There have been another 16 deaths of people with Covid-19 in New Zealand, as well as a further 6910 new community cases.
In its daily update, the Ministry of Health also said the seven-day rolling average of community case numbers is 8498.
There were 836 people in hospital with the virus, including 27 in intensive care or a HDU unit. That compares with 720 people, including 21 In ICU yesterday.
On the deaths being reported today, one was from the Auckland region, one was from Waikato, two were from Lakes, one was from Tairawhiti, one was from Hawke's Bay, four were from Taranaki, one was from Whanganui, two were from Wellington region and three were from Southern.
Six were in their 70s, five were in their 80s and five were aged over 90. Of these people, five were women and 11 were men.
That takes the total number of publicly reported deaths with Covid-19 to 2006 and the seven-day rolling average of reported deaths is 24.
There were also 387 new cases at the border.
Over one fifth of the country's Covid-19 hospitalisations are at present in Canterbury.
Christchurch Hospital confirmed it had 169 Covid-19 patients today - its highest number since the pandemic began.
Last week, the hospital tightened its visitor restrictions amid surging cases.
Health New Zealand South Island interim director Peter Bramley said the hospital was at 113 percent occupancy this afternoon.
He said nearly 300 staff members were also off sick with the virus.
At Monday's post-Cabinet meeting media breifing, Prime Minister Jacinda Ardern said now was not the time to change the underlying system or lowering the Covid-19 settings, and said one of the major considerations in changes was pressure on the health system - so at the moment there was no intention to move away from the orange light setting.
She said vaccines, masks and isolation when you were sick were the main public health measures in use at the moment, and there was another review of the settings and their specific details coming up in August.
Wastewater prevalence suggested there may be a decline in cases coming, although hospitalisations had been particularly high recently. Ardern said weekends could have an effect on the numbers, however, so she wanted to see whether that changed.
The view continued to be that the most appropriate settings were the ones we have now, Ardern said.
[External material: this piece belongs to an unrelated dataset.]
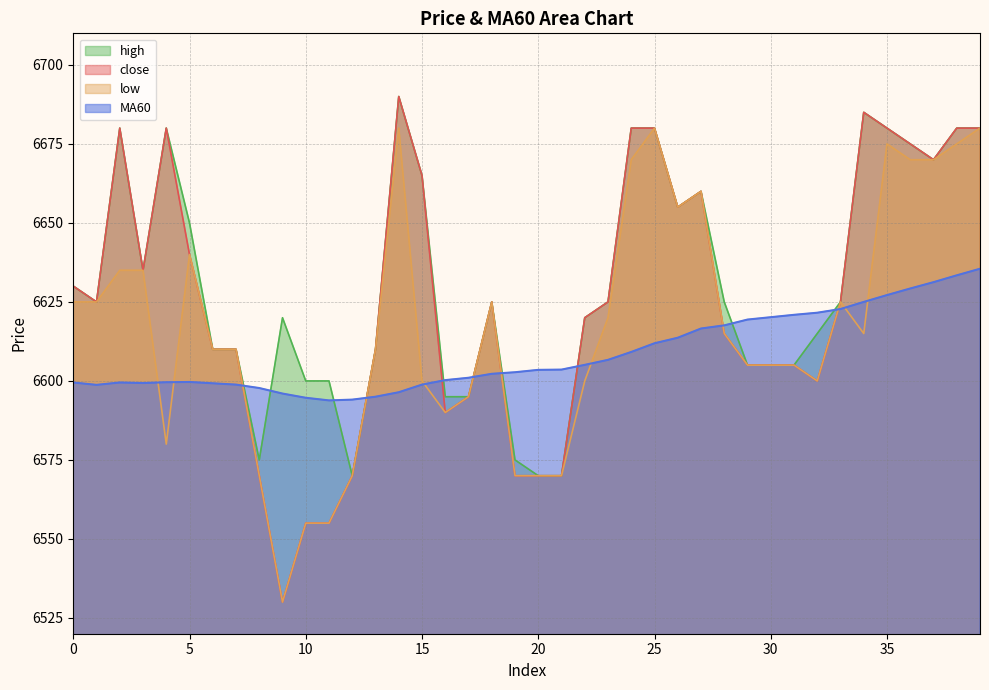

At which category does close reach its first local peak?

2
Gathering limits would need to be markedly different, she said, to have an effect on some of the variants we were seeing now.
Director-General of Health Dr Ashley Bloomfield, who steps down from the role on Friday, said while Covid-19 cases have been inching up recently, he was confident the wave would recede.
He told Saturday Morning while many wanted to move on from the pandemic, that was premature.
"The virus isn't done with us yet. We're still in a pandemic. The WHO hasn't withdrawn that categorisation and the virus continues to evolve.
"We've just got to keep our wits about us."